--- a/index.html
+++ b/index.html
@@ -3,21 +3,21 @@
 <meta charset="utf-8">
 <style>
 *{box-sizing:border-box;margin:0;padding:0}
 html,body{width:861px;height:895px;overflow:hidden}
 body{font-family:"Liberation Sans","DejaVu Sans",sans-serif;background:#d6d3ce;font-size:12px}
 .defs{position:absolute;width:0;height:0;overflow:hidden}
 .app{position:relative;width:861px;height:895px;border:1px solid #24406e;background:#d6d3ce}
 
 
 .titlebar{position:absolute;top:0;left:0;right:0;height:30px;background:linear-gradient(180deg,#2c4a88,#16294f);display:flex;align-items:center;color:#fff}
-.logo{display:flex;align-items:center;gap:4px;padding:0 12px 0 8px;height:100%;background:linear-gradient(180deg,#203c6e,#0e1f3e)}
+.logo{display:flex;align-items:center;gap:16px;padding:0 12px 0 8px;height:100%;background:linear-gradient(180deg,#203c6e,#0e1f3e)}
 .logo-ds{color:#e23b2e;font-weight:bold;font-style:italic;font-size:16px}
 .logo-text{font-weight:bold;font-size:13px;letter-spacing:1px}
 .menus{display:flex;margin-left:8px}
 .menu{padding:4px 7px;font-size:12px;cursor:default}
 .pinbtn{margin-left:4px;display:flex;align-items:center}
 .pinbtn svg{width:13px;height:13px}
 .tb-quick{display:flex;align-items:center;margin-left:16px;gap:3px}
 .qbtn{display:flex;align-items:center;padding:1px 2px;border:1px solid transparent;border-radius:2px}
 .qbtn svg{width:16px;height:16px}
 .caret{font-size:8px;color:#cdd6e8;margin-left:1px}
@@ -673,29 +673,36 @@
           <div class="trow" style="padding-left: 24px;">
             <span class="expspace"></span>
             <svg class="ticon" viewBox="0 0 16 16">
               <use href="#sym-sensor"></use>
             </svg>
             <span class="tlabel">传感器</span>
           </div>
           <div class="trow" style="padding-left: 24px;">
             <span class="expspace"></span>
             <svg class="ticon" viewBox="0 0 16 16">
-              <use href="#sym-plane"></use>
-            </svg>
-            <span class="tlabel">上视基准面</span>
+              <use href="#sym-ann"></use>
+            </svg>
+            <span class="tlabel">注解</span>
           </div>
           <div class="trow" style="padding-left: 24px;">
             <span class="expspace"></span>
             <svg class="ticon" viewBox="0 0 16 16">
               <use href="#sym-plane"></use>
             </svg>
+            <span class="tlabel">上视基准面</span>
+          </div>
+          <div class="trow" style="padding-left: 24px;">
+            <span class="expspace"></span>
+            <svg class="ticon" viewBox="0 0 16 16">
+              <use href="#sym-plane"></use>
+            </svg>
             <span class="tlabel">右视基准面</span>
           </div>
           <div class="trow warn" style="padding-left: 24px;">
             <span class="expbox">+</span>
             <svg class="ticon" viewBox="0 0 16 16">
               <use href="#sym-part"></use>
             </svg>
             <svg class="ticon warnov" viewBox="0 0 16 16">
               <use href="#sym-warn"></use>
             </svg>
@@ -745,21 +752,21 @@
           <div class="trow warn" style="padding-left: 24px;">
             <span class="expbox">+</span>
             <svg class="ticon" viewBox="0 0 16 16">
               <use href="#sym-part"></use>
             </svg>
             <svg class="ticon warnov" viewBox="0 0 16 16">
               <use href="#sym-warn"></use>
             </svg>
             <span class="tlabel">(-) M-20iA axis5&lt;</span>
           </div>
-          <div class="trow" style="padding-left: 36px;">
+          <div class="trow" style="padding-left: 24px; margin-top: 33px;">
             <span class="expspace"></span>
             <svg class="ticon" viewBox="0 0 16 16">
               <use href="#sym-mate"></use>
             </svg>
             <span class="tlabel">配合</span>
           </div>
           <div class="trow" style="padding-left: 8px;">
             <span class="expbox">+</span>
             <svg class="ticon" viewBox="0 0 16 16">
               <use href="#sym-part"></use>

· · · · ·

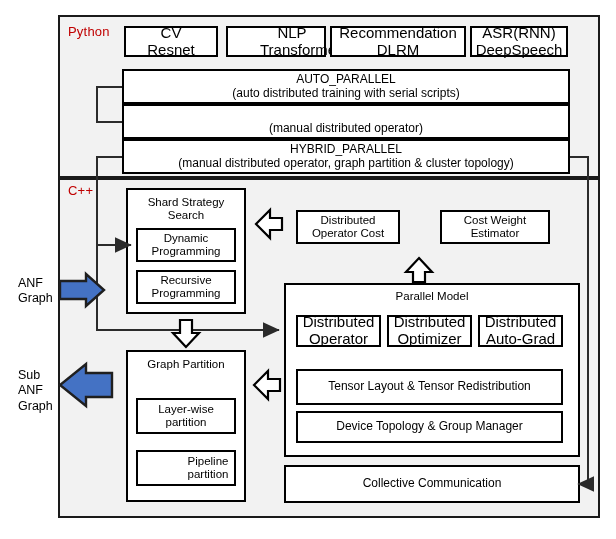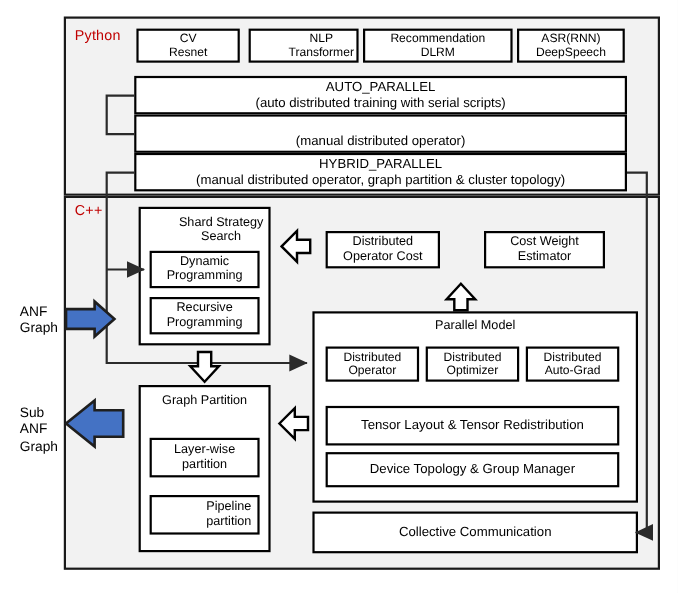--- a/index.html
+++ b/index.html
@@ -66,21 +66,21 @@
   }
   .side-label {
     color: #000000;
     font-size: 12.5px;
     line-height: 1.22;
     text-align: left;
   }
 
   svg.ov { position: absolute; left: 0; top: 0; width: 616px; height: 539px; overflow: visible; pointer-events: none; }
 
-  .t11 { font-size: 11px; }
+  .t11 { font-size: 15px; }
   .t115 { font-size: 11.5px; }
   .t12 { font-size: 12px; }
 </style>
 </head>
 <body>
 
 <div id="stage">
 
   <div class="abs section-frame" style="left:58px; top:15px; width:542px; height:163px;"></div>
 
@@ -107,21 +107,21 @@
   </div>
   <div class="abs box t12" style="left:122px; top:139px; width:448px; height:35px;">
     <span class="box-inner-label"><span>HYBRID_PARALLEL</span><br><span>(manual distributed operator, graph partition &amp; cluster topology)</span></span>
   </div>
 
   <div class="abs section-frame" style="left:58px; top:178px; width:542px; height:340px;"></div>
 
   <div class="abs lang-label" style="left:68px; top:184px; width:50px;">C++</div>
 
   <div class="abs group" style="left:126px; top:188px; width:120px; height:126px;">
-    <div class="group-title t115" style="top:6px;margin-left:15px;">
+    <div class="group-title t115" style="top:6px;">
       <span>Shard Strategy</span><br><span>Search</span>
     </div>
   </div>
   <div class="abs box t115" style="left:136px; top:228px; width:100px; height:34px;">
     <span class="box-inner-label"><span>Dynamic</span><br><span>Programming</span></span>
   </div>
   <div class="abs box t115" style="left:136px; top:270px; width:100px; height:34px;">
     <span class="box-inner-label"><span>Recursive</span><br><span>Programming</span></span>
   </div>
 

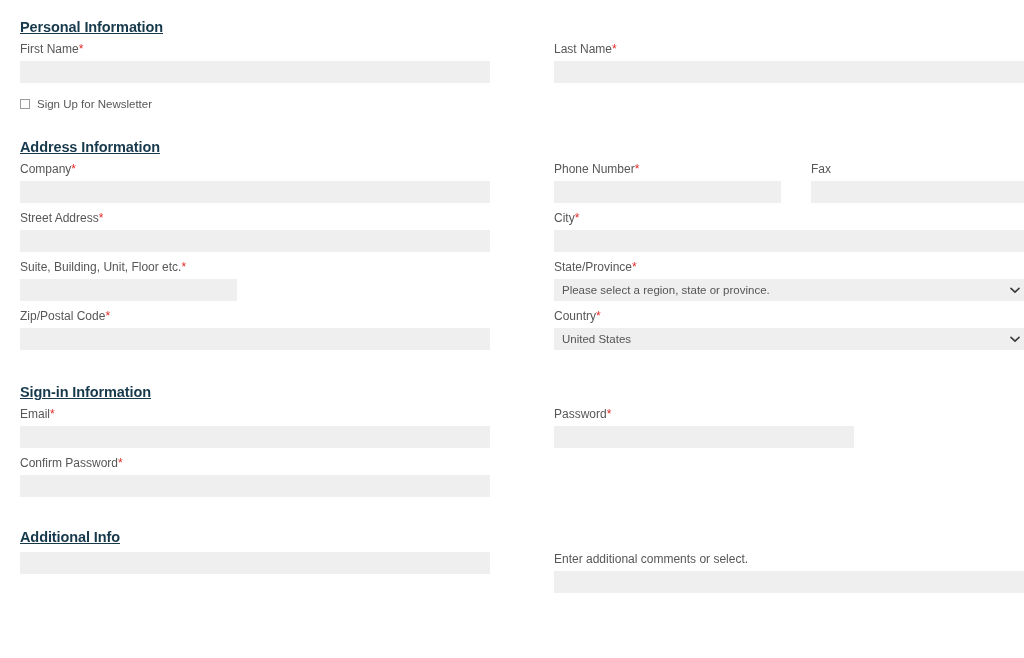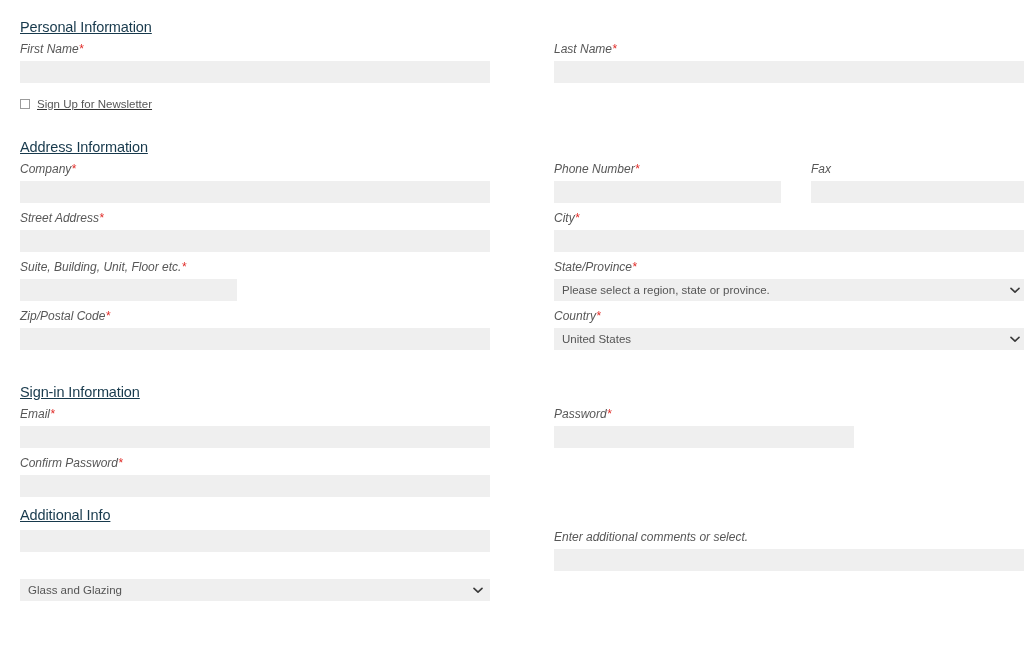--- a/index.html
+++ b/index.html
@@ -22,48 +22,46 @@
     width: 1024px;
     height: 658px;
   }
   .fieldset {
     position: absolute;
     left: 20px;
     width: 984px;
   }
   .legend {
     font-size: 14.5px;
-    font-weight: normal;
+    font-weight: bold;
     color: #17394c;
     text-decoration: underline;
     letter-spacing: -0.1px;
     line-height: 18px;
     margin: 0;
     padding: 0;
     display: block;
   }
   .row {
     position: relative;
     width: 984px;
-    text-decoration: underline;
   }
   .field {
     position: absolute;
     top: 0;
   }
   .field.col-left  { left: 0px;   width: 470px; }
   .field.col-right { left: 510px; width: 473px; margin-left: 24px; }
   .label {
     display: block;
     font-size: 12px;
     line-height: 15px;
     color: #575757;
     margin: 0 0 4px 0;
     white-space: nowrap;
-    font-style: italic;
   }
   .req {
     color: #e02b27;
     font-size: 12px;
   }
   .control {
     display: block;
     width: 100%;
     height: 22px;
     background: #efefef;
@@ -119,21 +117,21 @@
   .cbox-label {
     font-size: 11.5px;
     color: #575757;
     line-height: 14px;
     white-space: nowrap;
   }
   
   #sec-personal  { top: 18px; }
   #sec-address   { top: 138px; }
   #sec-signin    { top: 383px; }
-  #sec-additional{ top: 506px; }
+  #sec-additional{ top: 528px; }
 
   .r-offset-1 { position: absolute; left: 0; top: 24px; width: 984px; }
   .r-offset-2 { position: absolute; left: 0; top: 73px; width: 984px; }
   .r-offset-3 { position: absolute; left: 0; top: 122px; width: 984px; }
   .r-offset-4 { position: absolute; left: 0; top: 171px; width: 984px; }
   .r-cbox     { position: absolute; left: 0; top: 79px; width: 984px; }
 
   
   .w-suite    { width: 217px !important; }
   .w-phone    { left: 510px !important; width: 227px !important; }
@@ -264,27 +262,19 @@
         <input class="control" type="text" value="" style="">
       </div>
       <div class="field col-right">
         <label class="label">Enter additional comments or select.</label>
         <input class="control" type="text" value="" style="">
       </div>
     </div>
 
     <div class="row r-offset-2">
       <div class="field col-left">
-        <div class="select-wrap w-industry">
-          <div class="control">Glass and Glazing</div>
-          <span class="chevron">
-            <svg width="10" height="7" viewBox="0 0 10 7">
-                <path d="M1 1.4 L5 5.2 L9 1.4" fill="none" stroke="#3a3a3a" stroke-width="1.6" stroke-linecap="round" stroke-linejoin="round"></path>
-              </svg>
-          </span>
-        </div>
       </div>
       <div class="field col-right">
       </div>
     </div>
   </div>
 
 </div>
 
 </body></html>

· · · · ·

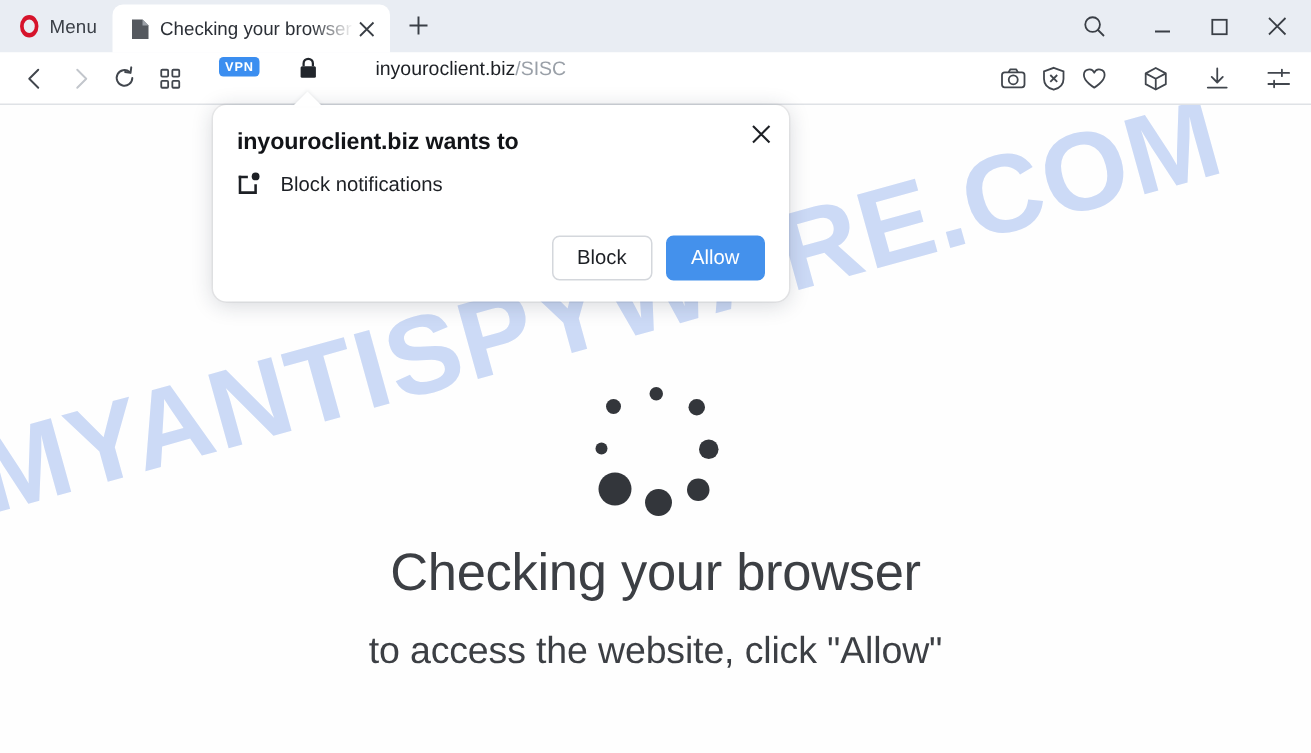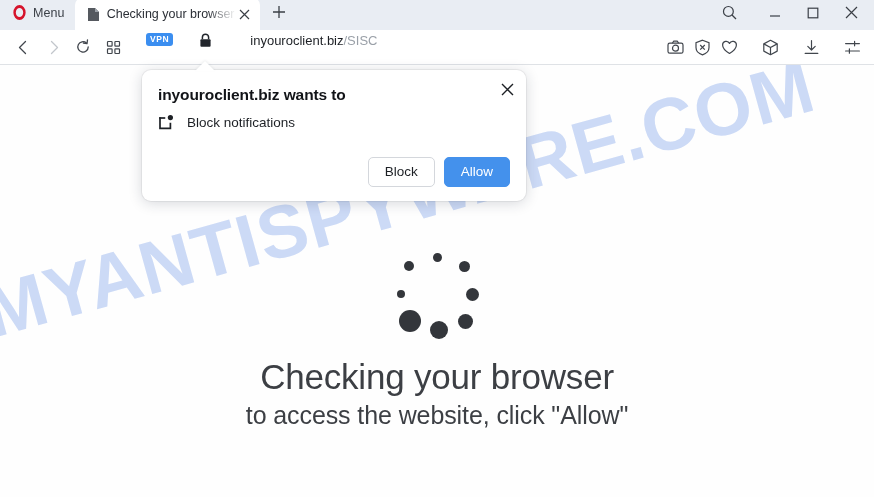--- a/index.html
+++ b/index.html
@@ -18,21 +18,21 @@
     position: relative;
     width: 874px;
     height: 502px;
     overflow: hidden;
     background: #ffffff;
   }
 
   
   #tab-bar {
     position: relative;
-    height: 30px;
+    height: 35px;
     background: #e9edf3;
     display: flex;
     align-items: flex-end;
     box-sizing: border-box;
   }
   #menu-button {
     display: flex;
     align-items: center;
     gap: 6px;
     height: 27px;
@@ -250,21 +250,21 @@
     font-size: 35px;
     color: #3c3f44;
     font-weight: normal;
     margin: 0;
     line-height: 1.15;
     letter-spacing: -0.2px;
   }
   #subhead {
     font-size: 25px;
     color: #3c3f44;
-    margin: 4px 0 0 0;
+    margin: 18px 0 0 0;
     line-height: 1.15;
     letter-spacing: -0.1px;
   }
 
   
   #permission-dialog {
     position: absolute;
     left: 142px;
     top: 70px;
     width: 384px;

· · · · ·

§ **WHAT YOU SHOULD DO**:
Check each line of the entries above, and show every one holding the word "display".

§ **THE COMPLETED TASK**:
 .titlebar{position:absolute;top:0;left:0;right:0;height:30px;background:linear-gradient(180deg,#2c4a88,#16294f);display:flex;align-items:center;color:#fff}
-.logo{display:flex;align-items:center;gap:4px;padding:0 12px 0 8px;height:100%;background:linear-gradient(180deg,#203c6e,#0e1f3e)}
+.logo{display:flex;align-items:center;gap:16px;padding:0 12px 0 8px;height:100%;background:linear-gradient(180deg,#203c6e,#0e1f3e)}
 .menus{display:flex;margin-left:8px}
 .pinbtn{margin-left:4px;display:flex;align-items:center}
 .tb-quick{display:flex;align-items:center;margin-left:16px;gap:3px}
 .qbtn{display:flex;align-items:center;padding:1px 2px;border:1px solid transparent;border-radius:2px}
     display: block;
     display: block;
     display: block;
     display: flex;
     display: flex;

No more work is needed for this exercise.